Herhaus Lina, Gestal-Mato Uxía, Eapen Vinay V, Mačinković Igor, Bailey Henry J, Prieto-Garcia Cristian, Misra Mohit, Jacomin Anne-Claire, Ammanath Aparna Viswanathan, Bagarić Ivan, Michaelis Jolina, Vollrath Joshua, Bhaskara Ramachandra M, Bündgen Georg, Covarrubias-Pinto Adriana, Husnjak Koraljka, Zöller Jonathan, Gikandi Ajami, Ribičić Sara, Bopp Tobias, van der Heden van Noort Gerbrand J, Langer Julian D, Weigert Andreas, Harper J Wade, Mancias Joseph D, Dikic Ivan
Institute of Biochemistry II, Goethe University Frankfurt, Medical Faculty, Theodor-Stern-Kai 7, 60590 Frankfurt am Main, Germany.
Institute of Biochemistry II, Goethe University Frankfurt, Medical Faculty, Theodor-Stern-Kai 7, 60590 Frankfurt am Main, Germany.
Cell. 2024 Dec 12;187(25):7285-7302.e29. doi: 10.1016/j.cell.2024.09.048. Epub 2024 Oct 30.
The autophagy-lysosome system directs the degradation of a wide variety of cargo and is also involved in tumor progression.
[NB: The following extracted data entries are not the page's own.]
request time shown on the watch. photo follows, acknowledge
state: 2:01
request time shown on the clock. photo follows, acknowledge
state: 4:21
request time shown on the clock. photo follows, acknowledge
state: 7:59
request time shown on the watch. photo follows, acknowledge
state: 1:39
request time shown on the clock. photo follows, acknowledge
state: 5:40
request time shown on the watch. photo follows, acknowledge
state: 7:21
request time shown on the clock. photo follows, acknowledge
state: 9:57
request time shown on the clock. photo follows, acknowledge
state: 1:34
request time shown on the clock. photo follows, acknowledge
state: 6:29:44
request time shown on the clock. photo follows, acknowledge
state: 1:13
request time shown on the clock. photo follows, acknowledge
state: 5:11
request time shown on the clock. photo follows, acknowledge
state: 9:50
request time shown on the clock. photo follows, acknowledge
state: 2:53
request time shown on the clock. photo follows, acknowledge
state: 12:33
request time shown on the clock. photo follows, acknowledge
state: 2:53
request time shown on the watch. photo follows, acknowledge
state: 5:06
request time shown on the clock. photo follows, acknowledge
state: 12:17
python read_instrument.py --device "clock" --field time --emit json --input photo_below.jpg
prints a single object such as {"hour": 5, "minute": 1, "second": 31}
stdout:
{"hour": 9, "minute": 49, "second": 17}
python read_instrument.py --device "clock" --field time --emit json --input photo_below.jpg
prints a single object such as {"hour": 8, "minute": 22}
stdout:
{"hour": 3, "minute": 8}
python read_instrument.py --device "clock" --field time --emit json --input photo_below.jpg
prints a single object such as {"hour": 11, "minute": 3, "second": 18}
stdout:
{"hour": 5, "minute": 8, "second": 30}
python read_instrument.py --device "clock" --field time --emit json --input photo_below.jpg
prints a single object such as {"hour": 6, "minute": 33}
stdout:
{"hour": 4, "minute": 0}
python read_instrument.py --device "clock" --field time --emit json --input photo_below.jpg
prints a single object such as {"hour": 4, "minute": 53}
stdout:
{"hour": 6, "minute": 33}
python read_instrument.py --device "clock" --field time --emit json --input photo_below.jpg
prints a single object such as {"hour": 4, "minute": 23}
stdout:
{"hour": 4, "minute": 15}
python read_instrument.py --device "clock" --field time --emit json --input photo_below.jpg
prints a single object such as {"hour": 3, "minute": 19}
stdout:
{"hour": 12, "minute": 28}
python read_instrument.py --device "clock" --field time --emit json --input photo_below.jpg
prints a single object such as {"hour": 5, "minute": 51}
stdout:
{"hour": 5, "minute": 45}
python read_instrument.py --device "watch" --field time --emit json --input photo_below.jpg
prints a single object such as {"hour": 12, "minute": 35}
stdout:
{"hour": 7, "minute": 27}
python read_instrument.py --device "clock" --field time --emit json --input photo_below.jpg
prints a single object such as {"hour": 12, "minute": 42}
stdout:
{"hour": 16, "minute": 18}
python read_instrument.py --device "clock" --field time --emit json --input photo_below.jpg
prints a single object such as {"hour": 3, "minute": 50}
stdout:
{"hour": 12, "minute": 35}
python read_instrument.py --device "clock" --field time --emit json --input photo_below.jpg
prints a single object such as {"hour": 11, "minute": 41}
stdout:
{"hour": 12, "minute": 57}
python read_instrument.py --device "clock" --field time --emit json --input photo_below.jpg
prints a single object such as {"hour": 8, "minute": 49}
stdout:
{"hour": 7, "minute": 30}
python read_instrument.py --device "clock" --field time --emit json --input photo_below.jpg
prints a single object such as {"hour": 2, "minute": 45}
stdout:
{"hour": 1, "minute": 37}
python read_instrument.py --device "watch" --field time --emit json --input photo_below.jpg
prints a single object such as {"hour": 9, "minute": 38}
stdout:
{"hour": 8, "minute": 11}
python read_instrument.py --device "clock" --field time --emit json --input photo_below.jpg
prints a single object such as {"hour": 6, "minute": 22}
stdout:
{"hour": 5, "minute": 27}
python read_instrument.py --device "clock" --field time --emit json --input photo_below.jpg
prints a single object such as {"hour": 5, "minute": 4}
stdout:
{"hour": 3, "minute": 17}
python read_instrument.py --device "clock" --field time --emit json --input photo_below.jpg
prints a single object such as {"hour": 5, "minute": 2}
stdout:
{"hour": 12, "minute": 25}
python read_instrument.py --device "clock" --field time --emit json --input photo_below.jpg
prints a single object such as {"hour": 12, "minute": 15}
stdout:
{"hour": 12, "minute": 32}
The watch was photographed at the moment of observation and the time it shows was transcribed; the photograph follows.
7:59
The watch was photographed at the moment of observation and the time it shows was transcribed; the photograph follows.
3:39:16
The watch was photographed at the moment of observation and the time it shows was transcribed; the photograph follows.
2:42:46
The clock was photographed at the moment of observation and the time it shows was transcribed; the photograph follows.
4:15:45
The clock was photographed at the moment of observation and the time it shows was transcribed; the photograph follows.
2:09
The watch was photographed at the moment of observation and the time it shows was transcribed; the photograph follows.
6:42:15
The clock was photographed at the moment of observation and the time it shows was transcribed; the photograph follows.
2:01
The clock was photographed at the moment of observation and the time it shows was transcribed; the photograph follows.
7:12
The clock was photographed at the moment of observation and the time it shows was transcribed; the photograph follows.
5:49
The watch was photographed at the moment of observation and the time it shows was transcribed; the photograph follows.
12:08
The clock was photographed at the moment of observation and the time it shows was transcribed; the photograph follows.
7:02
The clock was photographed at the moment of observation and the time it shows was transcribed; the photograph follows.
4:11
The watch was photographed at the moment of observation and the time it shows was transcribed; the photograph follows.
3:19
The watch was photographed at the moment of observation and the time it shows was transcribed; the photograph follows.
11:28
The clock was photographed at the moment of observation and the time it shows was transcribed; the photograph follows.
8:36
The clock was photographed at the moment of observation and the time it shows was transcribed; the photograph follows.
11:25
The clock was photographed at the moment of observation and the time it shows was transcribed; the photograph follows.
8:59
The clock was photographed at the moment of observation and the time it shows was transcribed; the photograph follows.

Here, we show that the immunity-related GTPase family Q protein (IRGQ), an uncharacterized protein to date, acts in the quality control of major histocompatibility complex class I (MHC class I) molecules. IRGQ directs misfolded MHC class I toward lysosomal degradation through its binding mode to GABARAPL2 and LC3B. In the absence of IRGQ, free MHC class I heavy chains do not only accumulate in the cell but are also transported to the cell surface, thereby promoting an immune response. Mice and human patients suffering from hepatocellular carcinoma show improved survival rates with reduced IRGQ levels due to increased reactivity of CD8+ T cells toward IRGQ knockout tumor cells. Thus, we reveal IRGQ as a regulator of MHC class I quality control, mediating tumor immune evasion.
自噬-溶酶体系统指导多种货物的降解,并且也参与肿瘤进展。在此,我们表明免疫相关GTP酶家族Q蛋白(IRGQ),一种迄今为止未被描述的蛋白,在主要组织相容性复合体I类(MHC I类)分子的质量控制中发挥作用。IRGQ通过其与GABARAPL2和LC3B的结合模式将错误折叠的MHC I类导向溶酶体降解。在没有IRGQ的情况下,游离的MHC I类重链不仅在细胞中积累,而且还被转运到细胞表面,从而促进免疫反应。患有肝细胞癌的小鼠和人类患者由于CD8 + T细胞对IRGQ敲除肿瘤细胞的反应性增加,IRGQ水平降低,生存率提高。因此,我们揭示IRGQ作为MHC I类质量控制的调节剂,介导肿瘤免疫逃逸。